Strong v. Mt. Dora Growers Co-Op.

495 So. 2d 1238 | Fla. Dist. Ct. App. | 1986

495 So. 2d 1238 (1986)

Jeannette STRONG, Appellant,
v.
MT. DORA GROWERS COOPERATIVE, a Florida Corporation and Bobby James, Jr., Appellees.

No. 85-1364.

District Court of Appeal of Florida, Fifth District.

October 23, 1986.

*1239 Deborah C. Edens and David D. Guiley, of Maher, Overchuck, Langa & Lobb, Orlando, for appellant.

Jonathan C. Hollingshead, of Pitts, Eubanks, Hannah, Hilyard & Marsee, P.A., Orlando, for appellees.

UPCHURCH, Chief Judge.

Jeannette Strong appeals an adverse finding that she has not sustained a permanent injury which met the threshold requirements of the Florida No Fault Law. Strong was injured while a passenger in a car which was struck by a truck driven by Bobby James, an employee of Mt. Dora Growers Cooperative.

Strong argues that the trial court abused its discretion in limiting counsel to twenty minutes in closing argument. We agree.

The day before closing arguments, the trial court informed the parties that if a charge conference were not required the court would allow thirty minutes for each side for closing arguments but, if a conference were required, counsel would be limited to twenty minutes. After the charge conference, Strong's counsel stated that he would like thirty minutes for closing arguments. This request was denied by the court. It is clearly an abuse of discretion for a court to make the length of closing argument contingent upon whether a *1240 charge conference is required. A party has a clear right to be heard on proposed charges. He is not required or expected to waive this right in order to obtain adequate time to present his closing arguments.

Ordinarily the length of time allotted to closing argument is left to the sound discretion of the trial court. See Rodriquez v. State, 472 So. 2d 1294 (Fla. 5th DCA 1985). In establishing the appropriate time limitations for closing argument, the court should consider the complexity of the testimony and issues, the number of witnesses, the length of their testimony, the seriousness of the case, and a host of other factors which distinguish one trial from another. Woodham v. Roy, 471 So. 2d 132 (Fla. 4th DCA 1985). In all events, the time must be reasonable and should permit counsel an adequate opportunity to relate the factual argument to the governing principles of law. Id. For a court to set arbitrary time limits on counsel's closing argument to the jury is an abuse of discretion and therefore reversible error. Maleh v. Florida East Coast Properties, Inc., 491 So. 2d 290 (Fla. 3d DCA 1986); Woodham v. Roy.

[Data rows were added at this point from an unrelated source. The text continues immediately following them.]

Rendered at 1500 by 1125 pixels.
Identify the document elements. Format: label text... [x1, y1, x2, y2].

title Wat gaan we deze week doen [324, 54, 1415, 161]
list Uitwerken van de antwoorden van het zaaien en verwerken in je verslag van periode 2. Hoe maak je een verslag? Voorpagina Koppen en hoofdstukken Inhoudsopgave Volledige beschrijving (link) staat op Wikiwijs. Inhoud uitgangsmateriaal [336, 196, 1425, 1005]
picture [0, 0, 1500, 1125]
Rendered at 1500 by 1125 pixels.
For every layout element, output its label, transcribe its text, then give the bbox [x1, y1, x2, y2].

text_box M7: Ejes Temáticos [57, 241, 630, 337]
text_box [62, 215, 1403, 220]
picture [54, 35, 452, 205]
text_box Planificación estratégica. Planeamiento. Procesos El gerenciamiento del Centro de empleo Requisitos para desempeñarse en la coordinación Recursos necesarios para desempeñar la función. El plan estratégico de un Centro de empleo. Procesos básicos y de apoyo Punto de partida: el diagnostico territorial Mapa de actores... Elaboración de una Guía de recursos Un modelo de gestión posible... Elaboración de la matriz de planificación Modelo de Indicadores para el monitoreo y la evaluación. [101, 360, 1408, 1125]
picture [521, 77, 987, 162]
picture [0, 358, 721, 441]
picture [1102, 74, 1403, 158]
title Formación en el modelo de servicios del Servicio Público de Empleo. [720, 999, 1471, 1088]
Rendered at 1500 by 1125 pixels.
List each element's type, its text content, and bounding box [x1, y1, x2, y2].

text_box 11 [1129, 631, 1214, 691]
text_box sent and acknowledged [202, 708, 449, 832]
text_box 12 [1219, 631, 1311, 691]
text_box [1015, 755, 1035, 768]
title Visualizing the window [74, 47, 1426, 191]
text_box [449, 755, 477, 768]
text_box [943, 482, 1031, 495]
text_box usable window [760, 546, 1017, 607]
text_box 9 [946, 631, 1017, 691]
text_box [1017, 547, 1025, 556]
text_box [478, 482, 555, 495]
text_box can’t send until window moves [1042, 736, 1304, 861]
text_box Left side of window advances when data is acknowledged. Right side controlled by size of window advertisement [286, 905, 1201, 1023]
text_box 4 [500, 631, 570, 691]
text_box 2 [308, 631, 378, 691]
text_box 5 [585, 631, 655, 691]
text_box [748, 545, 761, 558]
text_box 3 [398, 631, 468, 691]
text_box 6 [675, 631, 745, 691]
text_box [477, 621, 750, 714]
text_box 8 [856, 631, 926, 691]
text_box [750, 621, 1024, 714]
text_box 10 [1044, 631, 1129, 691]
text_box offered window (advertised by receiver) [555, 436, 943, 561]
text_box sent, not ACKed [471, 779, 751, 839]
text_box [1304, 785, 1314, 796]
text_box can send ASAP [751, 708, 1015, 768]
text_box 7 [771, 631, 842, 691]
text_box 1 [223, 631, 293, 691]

In this instance, there were over thirteen witnesses, twenty evidentiary exhibits and over five hundred pages of testimony. While this case turned on a single question, that is, whether the threshold requirements of the Florida No Fault Law were met, the final argument encompassed the entire dispute. Therefore, the court's error in making the length of closing argument contingent upon counsel waiving the charge conference was reversible error.

The Cooperative's argument that Strong failed to preserve this issue for review is without merit. Counsel for Strong clearly asked for more time, claiming that he could not present the case within the court's limitation, and after the charge conference he again requested more time. He is not required to say the magic words, "I object" when it is obvious this would be a futile act. See Thomas v. State, 419 So. 2d 634 (Fla. 1982).

REVERSED and REMANDED for a new trial.

ORFINGER, J., concurs.

COWART, J., dissents without opinion.